The voltage drop (V) at the load, in volts, can be calculated using the following formula:

Volt-drop = 0,0164 ×I ×L/S


S is the conductor cross-sectional area, in millimetres squared

l is the load current, in amperes.

L is the length, in metres, of conductor from the positive power source to the electrical device and back to the negative source connection.

Below I have plugged the values into the 12 Volts Boating Group volt-drop calculator.






There are several cables that we could use;

1.5mmsq, which has a volt-drop of 0.06V/0.53%
2mmsq, which has a volt-drop of 0.05V/0.39%
2.5mmsq, which has a volt-drop of 0.04V/0.32%
3mmsq, which has a volt-drop of 0.03V/0.25%

We need to look ahead to what will be the heaviest circuit on our lighting circuit in terms of percentage loss. This could be caused by it being high current or just the length of the cable runs. In this case it is the passageway lights because of the length of cables used to give the ability to allow the passageway lights to be switched off at the bow or stern.
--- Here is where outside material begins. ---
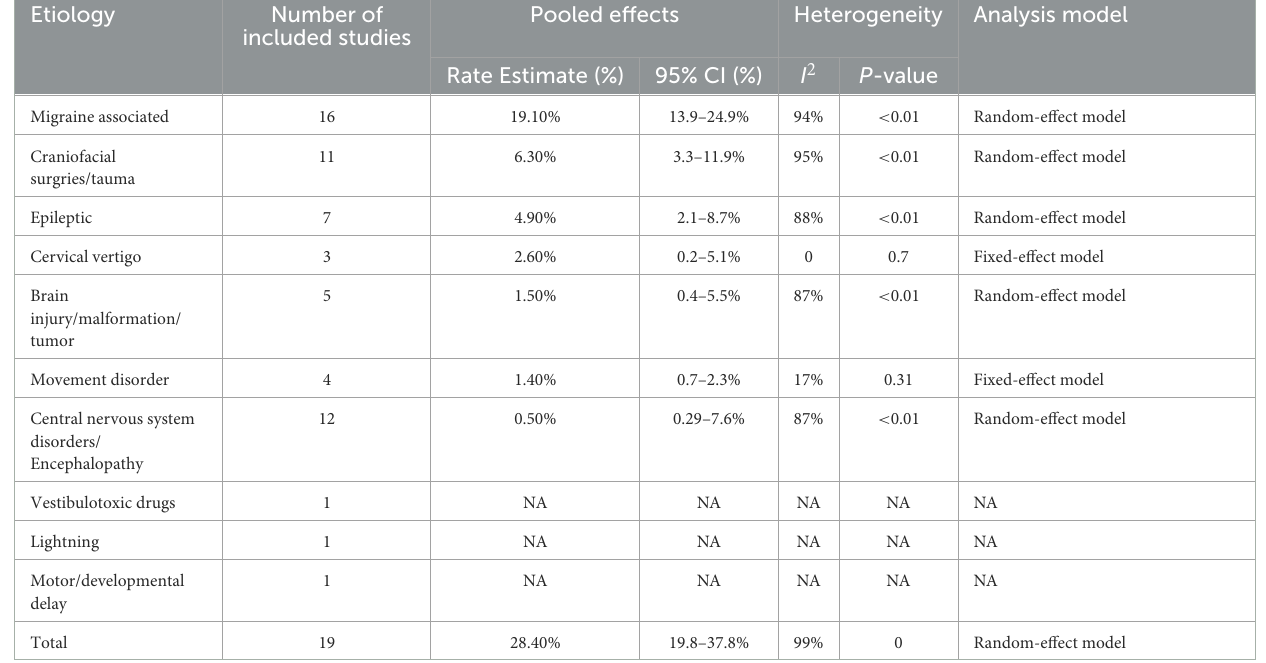
TABLE 4 Pooled analysis of each etiology for central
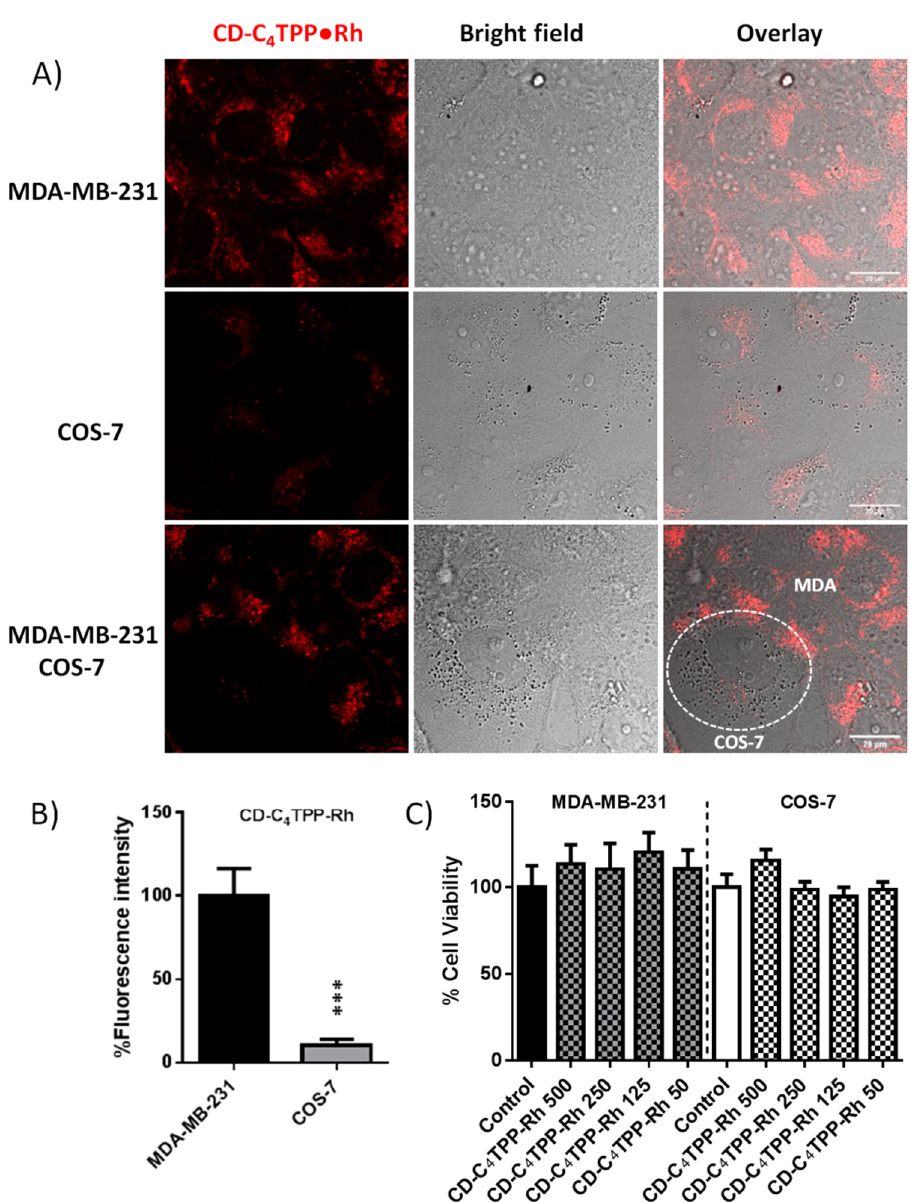
Figure 8. ( A ) Comparison of CD-C4TPP • Rh internalization in live COS-7 and MDA-MB-231 cells, as well as in co-culture of both cell lines. Cells were treated with 50 µ g/mL of CD-C4TPP • Rh for 24 h. Overlay depicts bright field and red channel. Scale bar: 20 µ m. ( B ) Fluorescence quantification (%) of different internalization intensities between cell lines. ( C ) Cytotoxicity of CD-C4TPP • Rh in MDA-MB-231 cells and COS-7 cells. Cells were treated with increasing concentrations (50–500 µ g/mL) of CD-C4TPP • Rh for 24 h. Cell viability was assessed by the MTT assay. Results are expressed as the mean ± standard error for at least three independent experiments and were analyzed using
If we can use the same size cable for the majority of the wiring we will be able to buy reels of that cable that is cheaper than buying by the metre.

Passageway lighting circuits

This is where you, I hope, learn the simple way to calculate the combined volt-drop of several circuits that come together as one on the way to the batteries.

Looking at the circuits they all come together at the switch 2W2 so we can calculate their individual volt-drops and the volt-drop from switch 2W2 to the fuse board.

The currents of each of the circuits are 0.75A, 1.0A and 0.5A, and I have calculated their individual volt drops at 2.06%, 2.98% and 0.90% and the current for switch 2W2 to the fuse board etc is the total of all the circuits 2.25A and the Volt-drop is 2.25% using 3mmsq cable.

Each of the three circuits will take part of the 2W2 switch circuit losses proportional to each circuit's current. So first circuit has a current of 0.75A divide by the total current of 2.25A is 0.333, so the proportion of the Switch 2W2 percentage loss 2.25% x 0.333 gives us the percentage of the Switch 2W2 loss that belongs to the first circuit equals 0.75% which needs adding to circuit one loss of 2.06% which equals 2.81%. We repeat that for each circuit and by using 3mmsq cable for the switch 2W2 to 2W1 and onward to the fuse-board wiring and 2mmsq for the rest of the circuits. I hope that all makes sense

Now you need to work your way through all the drawings working out volt-drop and cable size etc.

lighting circuit

Lighting 1 circuit complete

lighting circuit

Lighting 2 circuit complete

Tungsten/Halogen Headlight completed

LED Headlight completed


Passageway lighting circuit complete

Gradually you build a set of drawings for the lighting that has all the information on them. From there you can workout the shopping list for cable etc and install the lighting on the boat.